**PROBLEM**. Below are several entries. Transcribe exactly those lines that fall from the one with "table_cell [384, 839, 992, 1065]" through the one with "Page size: 1275x1650.", end lines included.

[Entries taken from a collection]
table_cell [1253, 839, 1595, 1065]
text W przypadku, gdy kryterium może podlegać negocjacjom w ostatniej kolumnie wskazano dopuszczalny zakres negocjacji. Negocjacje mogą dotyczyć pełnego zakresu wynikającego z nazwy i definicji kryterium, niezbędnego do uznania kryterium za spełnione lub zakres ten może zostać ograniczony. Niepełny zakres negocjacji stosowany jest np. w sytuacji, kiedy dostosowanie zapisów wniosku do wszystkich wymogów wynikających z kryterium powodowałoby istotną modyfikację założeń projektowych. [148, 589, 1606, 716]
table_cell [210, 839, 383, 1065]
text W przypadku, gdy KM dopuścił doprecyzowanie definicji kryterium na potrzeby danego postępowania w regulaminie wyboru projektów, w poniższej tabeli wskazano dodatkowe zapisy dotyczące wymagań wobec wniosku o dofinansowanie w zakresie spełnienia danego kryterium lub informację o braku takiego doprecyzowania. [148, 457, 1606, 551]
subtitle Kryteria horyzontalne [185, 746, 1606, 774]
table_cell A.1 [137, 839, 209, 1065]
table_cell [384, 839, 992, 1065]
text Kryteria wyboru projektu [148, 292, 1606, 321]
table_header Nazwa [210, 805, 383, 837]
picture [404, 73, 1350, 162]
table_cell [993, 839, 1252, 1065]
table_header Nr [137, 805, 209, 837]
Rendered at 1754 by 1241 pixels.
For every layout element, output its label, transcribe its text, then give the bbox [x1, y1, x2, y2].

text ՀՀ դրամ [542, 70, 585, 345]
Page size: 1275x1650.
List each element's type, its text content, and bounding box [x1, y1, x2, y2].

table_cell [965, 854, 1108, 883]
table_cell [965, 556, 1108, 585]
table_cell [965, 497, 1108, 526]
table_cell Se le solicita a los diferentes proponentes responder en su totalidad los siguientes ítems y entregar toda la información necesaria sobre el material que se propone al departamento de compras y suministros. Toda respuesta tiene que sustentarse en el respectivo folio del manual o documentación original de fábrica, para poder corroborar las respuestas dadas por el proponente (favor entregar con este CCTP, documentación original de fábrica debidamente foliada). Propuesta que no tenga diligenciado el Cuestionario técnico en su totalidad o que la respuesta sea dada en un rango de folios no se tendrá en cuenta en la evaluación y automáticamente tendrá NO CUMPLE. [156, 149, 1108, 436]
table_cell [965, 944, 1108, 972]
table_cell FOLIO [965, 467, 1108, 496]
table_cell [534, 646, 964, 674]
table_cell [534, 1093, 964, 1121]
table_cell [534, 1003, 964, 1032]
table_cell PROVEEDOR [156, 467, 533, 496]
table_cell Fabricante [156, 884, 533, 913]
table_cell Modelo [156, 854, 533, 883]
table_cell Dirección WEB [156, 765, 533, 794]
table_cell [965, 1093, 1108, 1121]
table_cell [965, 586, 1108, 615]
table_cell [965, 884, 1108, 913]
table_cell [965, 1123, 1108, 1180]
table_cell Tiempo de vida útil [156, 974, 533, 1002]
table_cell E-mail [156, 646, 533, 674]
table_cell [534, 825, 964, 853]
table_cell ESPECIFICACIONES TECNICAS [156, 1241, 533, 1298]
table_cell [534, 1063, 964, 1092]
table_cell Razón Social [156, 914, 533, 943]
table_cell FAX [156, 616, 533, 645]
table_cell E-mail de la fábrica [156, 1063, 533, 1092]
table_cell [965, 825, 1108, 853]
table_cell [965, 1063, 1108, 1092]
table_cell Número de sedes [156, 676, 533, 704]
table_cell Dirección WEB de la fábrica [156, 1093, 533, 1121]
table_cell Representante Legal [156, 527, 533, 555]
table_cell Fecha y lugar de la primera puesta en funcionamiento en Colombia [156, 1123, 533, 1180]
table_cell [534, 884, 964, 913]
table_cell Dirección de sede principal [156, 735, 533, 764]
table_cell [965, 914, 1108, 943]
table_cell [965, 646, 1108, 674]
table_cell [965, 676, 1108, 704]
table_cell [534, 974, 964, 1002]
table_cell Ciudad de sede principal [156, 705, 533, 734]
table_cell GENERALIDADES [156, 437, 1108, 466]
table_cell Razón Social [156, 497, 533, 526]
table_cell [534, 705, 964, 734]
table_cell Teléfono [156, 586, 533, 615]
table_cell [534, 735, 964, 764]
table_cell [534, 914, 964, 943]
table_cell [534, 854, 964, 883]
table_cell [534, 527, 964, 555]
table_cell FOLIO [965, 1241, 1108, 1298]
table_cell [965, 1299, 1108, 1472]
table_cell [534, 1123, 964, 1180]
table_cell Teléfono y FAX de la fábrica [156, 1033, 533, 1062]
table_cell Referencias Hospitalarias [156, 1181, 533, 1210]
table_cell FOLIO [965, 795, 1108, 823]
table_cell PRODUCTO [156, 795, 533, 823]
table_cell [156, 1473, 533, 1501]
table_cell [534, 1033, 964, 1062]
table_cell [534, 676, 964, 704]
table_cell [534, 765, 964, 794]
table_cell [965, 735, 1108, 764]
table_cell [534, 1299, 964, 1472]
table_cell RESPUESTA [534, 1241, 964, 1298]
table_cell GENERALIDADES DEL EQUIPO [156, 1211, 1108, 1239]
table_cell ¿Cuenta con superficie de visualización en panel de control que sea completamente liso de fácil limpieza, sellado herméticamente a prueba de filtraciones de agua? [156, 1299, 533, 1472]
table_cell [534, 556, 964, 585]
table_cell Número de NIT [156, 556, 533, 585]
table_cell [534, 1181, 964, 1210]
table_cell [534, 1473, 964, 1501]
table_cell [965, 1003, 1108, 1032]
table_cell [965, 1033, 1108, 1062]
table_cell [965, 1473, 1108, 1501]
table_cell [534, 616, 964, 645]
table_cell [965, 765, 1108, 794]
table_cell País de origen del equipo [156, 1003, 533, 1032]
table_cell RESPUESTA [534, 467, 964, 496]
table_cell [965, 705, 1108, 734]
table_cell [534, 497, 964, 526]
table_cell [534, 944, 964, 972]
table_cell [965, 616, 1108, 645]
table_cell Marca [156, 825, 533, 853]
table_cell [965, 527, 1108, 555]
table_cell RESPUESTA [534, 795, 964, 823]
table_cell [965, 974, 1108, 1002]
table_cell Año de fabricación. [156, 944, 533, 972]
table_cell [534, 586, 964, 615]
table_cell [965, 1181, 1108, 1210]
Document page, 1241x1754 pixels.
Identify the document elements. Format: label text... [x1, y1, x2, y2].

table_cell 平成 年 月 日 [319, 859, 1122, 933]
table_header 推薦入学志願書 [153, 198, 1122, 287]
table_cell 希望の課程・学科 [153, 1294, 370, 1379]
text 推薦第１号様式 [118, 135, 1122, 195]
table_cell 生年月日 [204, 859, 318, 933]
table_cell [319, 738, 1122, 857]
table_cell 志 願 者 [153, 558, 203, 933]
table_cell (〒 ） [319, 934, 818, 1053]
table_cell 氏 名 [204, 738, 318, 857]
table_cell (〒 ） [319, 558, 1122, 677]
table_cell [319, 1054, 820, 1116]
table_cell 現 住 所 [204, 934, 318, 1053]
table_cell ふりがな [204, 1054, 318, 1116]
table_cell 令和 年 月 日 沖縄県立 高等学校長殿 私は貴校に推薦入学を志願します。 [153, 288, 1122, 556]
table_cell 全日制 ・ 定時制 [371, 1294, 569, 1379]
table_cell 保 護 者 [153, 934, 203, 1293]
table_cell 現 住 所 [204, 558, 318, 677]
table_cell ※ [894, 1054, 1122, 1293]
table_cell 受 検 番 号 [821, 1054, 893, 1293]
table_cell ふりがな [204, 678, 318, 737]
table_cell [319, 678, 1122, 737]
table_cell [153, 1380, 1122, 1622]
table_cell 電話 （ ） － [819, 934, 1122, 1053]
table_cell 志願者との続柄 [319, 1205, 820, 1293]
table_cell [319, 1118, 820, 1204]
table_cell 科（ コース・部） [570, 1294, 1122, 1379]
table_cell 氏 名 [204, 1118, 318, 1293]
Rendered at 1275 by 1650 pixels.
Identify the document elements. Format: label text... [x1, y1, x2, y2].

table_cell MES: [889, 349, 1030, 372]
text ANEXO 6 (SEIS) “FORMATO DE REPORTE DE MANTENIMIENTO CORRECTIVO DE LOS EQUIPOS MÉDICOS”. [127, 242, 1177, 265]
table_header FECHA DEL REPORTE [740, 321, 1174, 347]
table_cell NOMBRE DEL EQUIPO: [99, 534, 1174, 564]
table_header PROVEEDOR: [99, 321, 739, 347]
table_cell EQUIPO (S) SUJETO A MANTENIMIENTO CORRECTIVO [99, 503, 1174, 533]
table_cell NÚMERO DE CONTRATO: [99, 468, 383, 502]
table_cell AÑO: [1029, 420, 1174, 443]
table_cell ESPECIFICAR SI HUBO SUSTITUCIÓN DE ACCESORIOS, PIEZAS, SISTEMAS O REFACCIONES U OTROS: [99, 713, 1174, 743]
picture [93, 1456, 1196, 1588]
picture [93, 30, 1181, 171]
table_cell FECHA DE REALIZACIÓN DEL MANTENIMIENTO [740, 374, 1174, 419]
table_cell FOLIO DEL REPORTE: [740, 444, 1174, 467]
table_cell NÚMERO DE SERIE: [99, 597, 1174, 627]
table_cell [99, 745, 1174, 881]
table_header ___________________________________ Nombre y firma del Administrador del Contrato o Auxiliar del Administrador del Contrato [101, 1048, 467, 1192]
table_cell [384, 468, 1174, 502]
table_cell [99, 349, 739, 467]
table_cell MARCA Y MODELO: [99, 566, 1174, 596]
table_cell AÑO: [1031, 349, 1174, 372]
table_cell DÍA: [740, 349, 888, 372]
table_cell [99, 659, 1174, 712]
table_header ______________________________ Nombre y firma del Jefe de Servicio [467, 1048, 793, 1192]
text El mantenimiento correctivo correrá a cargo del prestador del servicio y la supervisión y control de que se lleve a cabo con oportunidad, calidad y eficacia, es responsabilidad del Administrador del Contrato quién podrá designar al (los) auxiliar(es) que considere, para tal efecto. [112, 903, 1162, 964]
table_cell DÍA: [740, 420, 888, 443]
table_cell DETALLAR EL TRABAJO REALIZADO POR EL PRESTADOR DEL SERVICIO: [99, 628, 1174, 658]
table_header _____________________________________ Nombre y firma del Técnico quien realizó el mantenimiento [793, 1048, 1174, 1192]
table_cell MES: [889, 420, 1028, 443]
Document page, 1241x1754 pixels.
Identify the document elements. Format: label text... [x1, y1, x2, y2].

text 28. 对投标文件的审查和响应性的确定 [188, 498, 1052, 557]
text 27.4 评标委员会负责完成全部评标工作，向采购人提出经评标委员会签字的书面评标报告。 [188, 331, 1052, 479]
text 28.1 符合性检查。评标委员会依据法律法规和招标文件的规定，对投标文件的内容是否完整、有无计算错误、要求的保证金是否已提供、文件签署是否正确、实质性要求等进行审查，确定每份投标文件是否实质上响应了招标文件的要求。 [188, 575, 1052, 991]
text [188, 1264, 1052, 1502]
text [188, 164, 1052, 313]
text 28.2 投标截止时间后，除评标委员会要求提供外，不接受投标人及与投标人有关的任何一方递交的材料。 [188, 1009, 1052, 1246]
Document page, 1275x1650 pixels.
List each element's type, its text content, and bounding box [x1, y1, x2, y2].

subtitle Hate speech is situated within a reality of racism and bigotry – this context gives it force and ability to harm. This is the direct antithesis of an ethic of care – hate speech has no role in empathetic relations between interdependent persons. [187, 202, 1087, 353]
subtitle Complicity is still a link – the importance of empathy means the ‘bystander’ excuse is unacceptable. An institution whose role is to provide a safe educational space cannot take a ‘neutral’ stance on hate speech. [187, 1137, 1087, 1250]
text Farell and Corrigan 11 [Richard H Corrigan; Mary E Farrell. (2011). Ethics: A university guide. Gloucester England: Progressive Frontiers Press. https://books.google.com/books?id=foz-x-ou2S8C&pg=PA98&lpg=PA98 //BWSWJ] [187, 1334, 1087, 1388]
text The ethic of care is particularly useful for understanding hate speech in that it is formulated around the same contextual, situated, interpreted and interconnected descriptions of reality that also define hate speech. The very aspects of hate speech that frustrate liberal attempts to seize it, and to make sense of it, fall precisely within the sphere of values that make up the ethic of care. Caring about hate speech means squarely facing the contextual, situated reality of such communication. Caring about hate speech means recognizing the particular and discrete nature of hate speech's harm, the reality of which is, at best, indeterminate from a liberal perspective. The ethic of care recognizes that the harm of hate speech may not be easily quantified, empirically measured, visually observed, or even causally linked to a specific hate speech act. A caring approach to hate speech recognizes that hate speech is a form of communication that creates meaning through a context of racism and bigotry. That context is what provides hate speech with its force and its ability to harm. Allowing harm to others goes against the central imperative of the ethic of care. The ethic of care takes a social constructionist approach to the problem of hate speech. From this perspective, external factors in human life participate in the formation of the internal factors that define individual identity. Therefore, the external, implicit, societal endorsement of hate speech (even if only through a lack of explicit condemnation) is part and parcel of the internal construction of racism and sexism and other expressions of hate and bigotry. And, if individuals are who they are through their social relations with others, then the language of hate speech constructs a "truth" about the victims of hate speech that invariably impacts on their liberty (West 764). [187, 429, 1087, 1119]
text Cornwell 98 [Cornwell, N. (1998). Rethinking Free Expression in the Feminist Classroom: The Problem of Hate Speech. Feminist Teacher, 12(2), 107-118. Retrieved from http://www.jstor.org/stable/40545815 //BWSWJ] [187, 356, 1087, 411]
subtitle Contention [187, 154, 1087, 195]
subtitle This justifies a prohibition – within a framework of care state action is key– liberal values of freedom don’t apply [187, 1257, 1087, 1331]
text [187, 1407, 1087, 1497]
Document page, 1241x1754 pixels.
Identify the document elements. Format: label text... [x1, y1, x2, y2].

**FINAL ANSWER**.
table_cell [384, 839, 992, 1065]
text Kryteria wyboru projektu [148, 292, 1606, 321]
table_header Nazwa [210, 805, 383, 837]
picture [404, 73, 1350, 162]
table_cell [993, 839, 1252, 1065]
table_header Nr [137, 805, 209, 837]
Rendered at 1754 by 1241 pixels.
For every layout element, output its label, transcribe its text, then give the bbox [x1, y1, x2, y2].

text ՀՀ դրամ [542, 70, 585, 345]
Page size: 1275x1650.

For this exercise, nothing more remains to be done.